When it comes to rent growth, DTLA was second to last on the list of submarkets that CoStar tracks in L.A. — it came in at No. 35 out of 36.

“The projects that are delivering right now are doing it in an atmosphere in such an intense competition that it is going to be very difficult for landlords to push rent at all,” Basham said. “The pipeline is still pretty full in the next few years, and that short term pain will probably continue to be the case.”
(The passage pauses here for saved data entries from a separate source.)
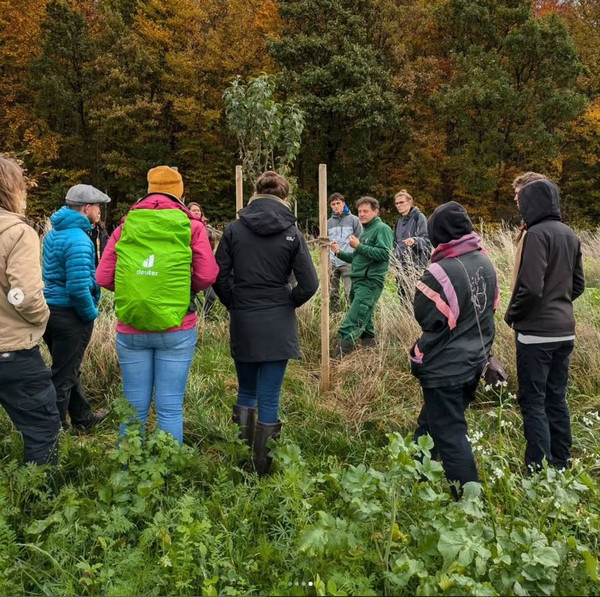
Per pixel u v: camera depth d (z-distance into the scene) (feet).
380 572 7.47
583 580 7.25
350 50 74.02
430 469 7.84
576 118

Concessions, unusual in other parts of L.A., were seen as a negotiating tool in the face of a potential oversupply of luxury apartments in DTLA last year. Now, at least a month of free rent is seen as standard at Downtown projects, Basham said. Projects delivered in 2017 have offered an average of four to six weeks of free rent, often with additional incentives such as six months of free parking.

Wanted: wealthy renters
All the new construction in Downtown targets the top 10 to 15 percent of the renter pool, meaning roughly only 1.5 to 2 million of the Los Angeles residents are able to afford to live in these apartments, Basham said. However, many of these potential affluent renters prefer to own a home or live in pricey Westside areas like Santa Monica, he said.

Despite the woes of landlords and investors, DTLA is not necessarily a bad bet — if you’re playing a long game. Investment in DTLA may reap rewards in the next 10 or 20 years, Basham said. He suggested that population growth and the reinvention of Downtown’s culture will ultimately alter Angelenos’ views towards living in DTLA.

“You get 500,000 people who commute into DTLA and leave, so the potential renters are there,” Basham said. “It’s just convincing them that it is a good place to live and stay down here.”